§ **Work order A**: In the page extract on tanh activations and dead neurons, what do white cells in the hidden-layer plot indicate?
§ **Work order B**: Carry the text on tanh activations and dead neurons forward from its last sentence.

§ **Page extract**:
◇ ◇ ◇ ◇
Regardless of whether we increase or decrease the input data to the tanh function, 1 - t^2 would be zero, resulting in zero gradients. Notice that the gradients always decrease. If the weight initialization is poor and all data points lie above 1 or below -1, they will all be squashed into the flat region of 1 and -1. Consequently, the gradients will be destroyed. To further illustrate this, let’s visualize our hidden layer using matplotlib.

We take the absolute value of each value and observe how frequently they are fully activated.

plt.figure(figsize=(16,16))
plt.imshow((h.abs()<0.99).tolist(), cmap='gray')
Visualization of Hidden Layer Activations with Tanh Function
Visualization of Hidden Layer Activations with Tanh Function

In this plot, white cells indicate dead neurons. If a complete column is white, it will completely destroy any gradients flowing through it, and weights beyond that column will never learn because they will never receive gradients.

Similar issues occur with other activation functions, such as Sigmoid, Relu, and ELU, because they also have a squashing plane. A research paper (https://arxiv.org/pdf/1502.01852.pdf) extensively studied this phenomenon, particularly in the context of Relu and PRelu in convolutional neural nets. They found that if a Relu neuron never activates for any input in the dataset, its weights and biases will never receive gradients, rendering it ineffective. Conversely, if it receives excessively large gradients (possible with high learning rates), it will be knocked out of the data manifold, preventing it from learning from the rest of the training data.
◇ ◇ ◇ ◇
§ **Information provided**:

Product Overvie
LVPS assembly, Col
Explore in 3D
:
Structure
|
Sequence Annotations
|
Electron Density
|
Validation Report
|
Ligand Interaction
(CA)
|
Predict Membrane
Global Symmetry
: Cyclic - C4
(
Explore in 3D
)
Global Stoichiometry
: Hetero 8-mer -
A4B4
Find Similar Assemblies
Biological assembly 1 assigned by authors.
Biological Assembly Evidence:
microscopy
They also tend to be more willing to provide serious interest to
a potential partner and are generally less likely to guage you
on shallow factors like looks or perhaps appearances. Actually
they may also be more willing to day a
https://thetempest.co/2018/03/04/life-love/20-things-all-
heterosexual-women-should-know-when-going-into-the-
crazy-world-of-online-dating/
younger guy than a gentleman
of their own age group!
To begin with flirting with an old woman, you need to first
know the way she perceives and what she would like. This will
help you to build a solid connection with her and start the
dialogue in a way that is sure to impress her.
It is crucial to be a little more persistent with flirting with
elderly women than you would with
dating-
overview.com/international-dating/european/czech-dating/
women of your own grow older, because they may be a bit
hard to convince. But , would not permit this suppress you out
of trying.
◇ ◇ ◇ ◇
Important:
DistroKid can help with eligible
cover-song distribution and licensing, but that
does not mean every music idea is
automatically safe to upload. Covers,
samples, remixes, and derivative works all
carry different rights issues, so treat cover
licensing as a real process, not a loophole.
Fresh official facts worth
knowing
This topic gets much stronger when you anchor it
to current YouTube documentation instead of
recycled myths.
◇ ◇ ◇ ◇
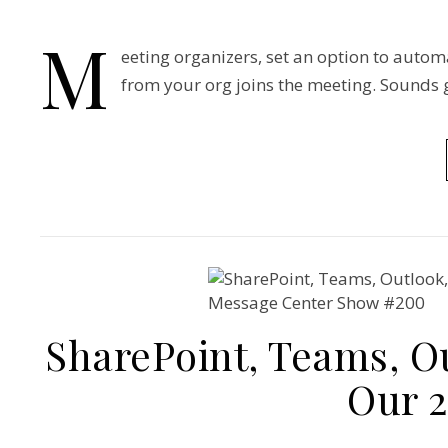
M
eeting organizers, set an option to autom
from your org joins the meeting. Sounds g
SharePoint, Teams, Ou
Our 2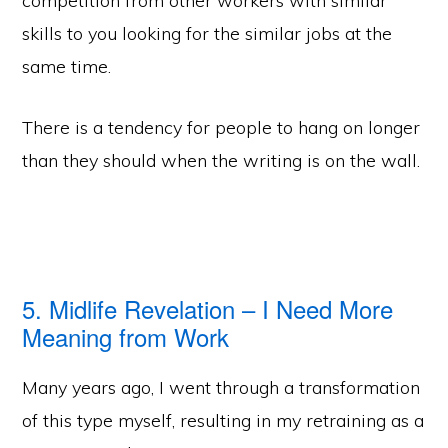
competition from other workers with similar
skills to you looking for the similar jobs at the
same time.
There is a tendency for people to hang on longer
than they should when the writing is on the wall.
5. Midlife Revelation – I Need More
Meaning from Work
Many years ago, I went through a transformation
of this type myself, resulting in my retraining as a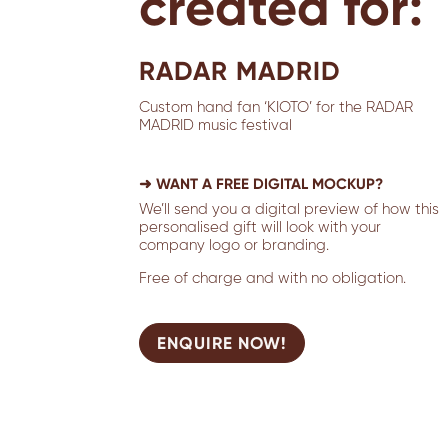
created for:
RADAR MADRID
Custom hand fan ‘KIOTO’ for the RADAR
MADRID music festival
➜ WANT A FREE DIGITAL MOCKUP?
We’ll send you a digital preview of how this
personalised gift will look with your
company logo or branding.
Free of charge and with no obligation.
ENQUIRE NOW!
◇ ◇ ◇ ◇
§ **Response box A**: Dead neurons.

§ **Response box B**:
Activations
Activations

They also proposed a solution to this problem: when initializing weights and biases in a Gaussian distribution, if the resulting standard deviation shifts too much, we need to retain the original standard deviation. We can achieve this by multiplying the weight matrix by a small number during initialization. Surprisingly, the number we multiply is the new standard deviation for that matrix.

X1 = torch.randn(1000,100)
>>> X2 = torch.randn(100,1000)

>>> X1.mean(), X1.std()
(tensor(-0.0070), tensor(1.0002))

>>> X2.mean(), X2.std()
(tensor(-0.0032), tensor(1.0020))

>>> (X1@X2).mean()
tensor(-0.0096)
>>> (X1@X2).std()
tensor(10.0116)

>>> X2 = torch.randn(100,1000) * 0.2
>>> (X1@X2).mean()
tensor(0.0020)
>>> (X1@X2).std()
tensor(2.0032)

So, the standard deviation of the matrix changes based on the number we multiply.

But how can we decide which number to multiply?

It turns out there’s a mathematical principle. For example, in Relu, half of the data is discarded to 0 for any input in the dataset. We can then amplify the remaining half of the data with a gain. Most researchers currently use the square root of the fan-in to multiply with the weights (as mentioned above). The fan-in represents the input features of a layer.

w1 = torch.randn(n*emb_sz, n_hidden) * (n*emb_sz)**0.5
b1 = torch.randn(n_hidden)

# for w1: n*emb_sz is fan-in (feature in)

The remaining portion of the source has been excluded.